◆ Directions for this task
All of the data below should be written out exactly.

+ + +

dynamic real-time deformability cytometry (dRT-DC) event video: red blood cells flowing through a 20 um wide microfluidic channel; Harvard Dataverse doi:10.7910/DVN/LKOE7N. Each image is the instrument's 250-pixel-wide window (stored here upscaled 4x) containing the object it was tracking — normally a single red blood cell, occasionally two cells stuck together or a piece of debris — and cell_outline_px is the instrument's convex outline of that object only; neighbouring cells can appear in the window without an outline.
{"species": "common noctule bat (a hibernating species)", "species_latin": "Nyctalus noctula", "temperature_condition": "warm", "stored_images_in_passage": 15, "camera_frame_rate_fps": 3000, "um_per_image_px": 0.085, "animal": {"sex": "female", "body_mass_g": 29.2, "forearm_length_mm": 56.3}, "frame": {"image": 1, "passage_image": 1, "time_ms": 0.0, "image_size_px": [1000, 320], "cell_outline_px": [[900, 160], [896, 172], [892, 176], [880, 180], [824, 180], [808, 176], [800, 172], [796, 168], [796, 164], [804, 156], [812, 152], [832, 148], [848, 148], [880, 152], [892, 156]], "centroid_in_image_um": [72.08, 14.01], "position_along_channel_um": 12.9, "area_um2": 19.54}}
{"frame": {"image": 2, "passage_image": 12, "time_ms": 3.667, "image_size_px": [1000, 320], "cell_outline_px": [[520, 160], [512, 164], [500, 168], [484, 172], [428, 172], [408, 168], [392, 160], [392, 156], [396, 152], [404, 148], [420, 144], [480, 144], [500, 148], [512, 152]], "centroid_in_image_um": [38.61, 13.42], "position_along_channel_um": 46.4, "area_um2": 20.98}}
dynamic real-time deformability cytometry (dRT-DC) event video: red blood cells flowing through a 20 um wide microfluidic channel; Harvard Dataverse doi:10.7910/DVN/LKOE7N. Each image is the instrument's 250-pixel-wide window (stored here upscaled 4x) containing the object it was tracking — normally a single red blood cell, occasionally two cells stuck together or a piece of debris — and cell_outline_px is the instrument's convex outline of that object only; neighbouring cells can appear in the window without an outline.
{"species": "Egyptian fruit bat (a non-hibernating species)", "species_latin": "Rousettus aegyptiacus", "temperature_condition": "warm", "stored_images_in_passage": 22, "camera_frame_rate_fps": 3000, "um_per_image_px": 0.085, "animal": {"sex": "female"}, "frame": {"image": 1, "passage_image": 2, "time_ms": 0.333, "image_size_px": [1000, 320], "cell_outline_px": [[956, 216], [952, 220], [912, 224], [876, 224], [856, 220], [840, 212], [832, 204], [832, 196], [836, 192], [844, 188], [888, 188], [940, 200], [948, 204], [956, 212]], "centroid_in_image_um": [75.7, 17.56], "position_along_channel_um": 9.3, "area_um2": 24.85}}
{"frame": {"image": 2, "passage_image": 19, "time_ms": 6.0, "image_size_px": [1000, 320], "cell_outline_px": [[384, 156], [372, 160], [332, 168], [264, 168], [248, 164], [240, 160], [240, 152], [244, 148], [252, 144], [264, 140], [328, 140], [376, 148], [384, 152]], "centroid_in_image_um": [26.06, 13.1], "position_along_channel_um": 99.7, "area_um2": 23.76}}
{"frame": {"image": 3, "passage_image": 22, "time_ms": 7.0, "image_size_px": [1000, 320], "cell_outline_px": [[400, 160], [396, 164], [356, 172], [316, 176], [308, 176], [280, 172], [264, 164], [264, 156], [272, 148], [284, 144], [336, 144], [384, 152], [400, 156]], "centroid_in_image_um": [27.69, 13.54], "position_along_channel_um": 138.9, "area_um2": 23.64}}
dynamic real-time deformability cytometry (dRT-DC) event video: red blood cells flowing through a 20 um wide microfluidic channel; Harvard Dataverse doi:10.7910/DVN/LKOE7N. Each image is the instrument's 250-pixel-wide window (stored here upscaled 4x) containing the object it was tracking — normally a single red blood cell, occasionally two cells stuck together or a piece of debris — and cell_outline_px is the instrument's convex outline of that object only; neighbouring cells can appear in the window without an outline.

+ + +

◆ Finished answer
dynamic real-time deformability cytometry (dRT-DC) event video: red blood cells flowing through a 20 um wide microfluidic channel; Harvard Dataverse doi:10.7910/DVN/LKOE7N. Each image is the instrument's 250-pixel-wide window (stored here upscaled 4x) containing the object it was tracking — normally a single red blood cell, occasionally two cells stuck together or a piece of debris — and cell_outline_px is the instrument's convex outline of that object only; neighbouring cells can appear in the window without an outline.
{"species": "common noctule bat (a hibernating species)", "species_latin": "Nyctalus noctula", "temperature_condition": "warm", "stored_images_in_passage": 15, "camera_frame_rate_fps": 3000, "um_per_image_px": 0.085, "animal": {"sex": "female", "body_mass_g": 29.2, "forearm_length_mm": 56.3}, "frame": {"image": 1, "passage_image": 1, "time_ms": 0.0, "image_size_px": [1000, 320], "cell_outline_px": [[900, 160], [896, 172], [892, 176], [880, 180], [824, 180], [808, 176], [800, 172], [796, 168], [796, 164], [804, 156], [812, 152], [832, 148], [848, 148], [880, 152], [892, 156]], "centroid_in_image_um": [72.08, 14.01], "position_along_channel_um": 12.9, "area_um2": 19.54}}
{"frame": {"image": 2, "passage_image": 12, "time_ms": 3.667, "image_size_px": [1000, 320], "cell_outline_px": [[520, 160], [512, 164], [500, 168], [484, 172], [428, 172], [408, 168], [392, 160], [392, 156], [396, 152], [404, 148], [420, 144], [480, 144], [500, 148], [512, 152]], "centroid_in_image_um": [38.61, 13.42], "position_along_channel_um": 46.4, "area_um2": 20.98}}
dynamic real-time deformability cytometry (dRT-DC) event video: red blood cells flowing through a 20 um wide microfluidic channel; Harvard Dataverse doi:10.7910/DVN/LKOE7N. Each image is the instrument's 250-pixel-wide window (stored here upscaled 4x) containing the object it was tracking — normally a single red blood cell, occasionally two cells stuck together or a piece of debris — and cell_outline_px is the instrument's convex outline of that object only; neighbouring cells can appear in the window without an outline.
{"species": "Egyptian fruit bat (a non-hibernating species)", "species_latin": "Rousettus aegyptiacus", "temperature_condition": "warm", "stored_images_in_passage": 22, "camera_frame_rate_fps": 3000, "um_per_image_px": 0.085, "animal": {"sex": "female"}, "frame": {"image": 1, "passage_image": 2, "time_ms": 0.333, "image_size_px": [1000, 320], "cell_outline_px": [[956, 216], [952, 220], [912, 224], [876, 224], [856, 220], [840, 212], [832, 204], [832, 196], [836, 192], [844, 188], [888, 188], [940, 200], [948, 204], [956, 212]], "centroid_in_image_um": [75.7, 17.56], "position_along_channel_um": 9.3, "area_um2": 24.85}}
{"frame": {"image": 2, "passage_image": 19, "time_ms": 6.0, "image_size_px": [1000, 320], "cell_outline_px": [[384, 156], [372, 160], [332, 168], [264, 168], [248, 164], [240, 160], [240, 152], [244, 148], [252, 144], [264, 140], [328, 140], [376, 148], [384, 152]], "centroid_in_image_um": [26.06, 13.1], "position_along_channel_um": 99.7, "area_um2": 23.76}}
{"frame": {"image": 3, "passage_image": 22, "time_ms": 7.0, "image_size_px": [1000, 320], "cell_outline_px": [[400, 160], [396, 164], [356, 172], [316, 176], [308, 176], [280, 172], [264, 164], [264, 156], [272, 148], [284, 144], [336, 144], [384, 152], [400, 156]], "centroid_in_image_um": [27.69, 13.54], "position_along_channel_um": 138.9, "area_um2": 23.64}}
dynamic real-time deformability cytometry (dRT-DC) event video: red blood cells flowing through a 20 um wide microfluidic channel; Harvard Dataverse doi:10.7910/DVN/LKOE7N. Each image is the instrument's 250-pixel-wide window (stored here upscaled 4x) containing the object it was tracking — normally a single red blood cell, occasionally two cells stuck together or a piece of debris — and cell_outline_px is the instrument's convex outline of that object only; neighbouring cells can appear in the window without an outline.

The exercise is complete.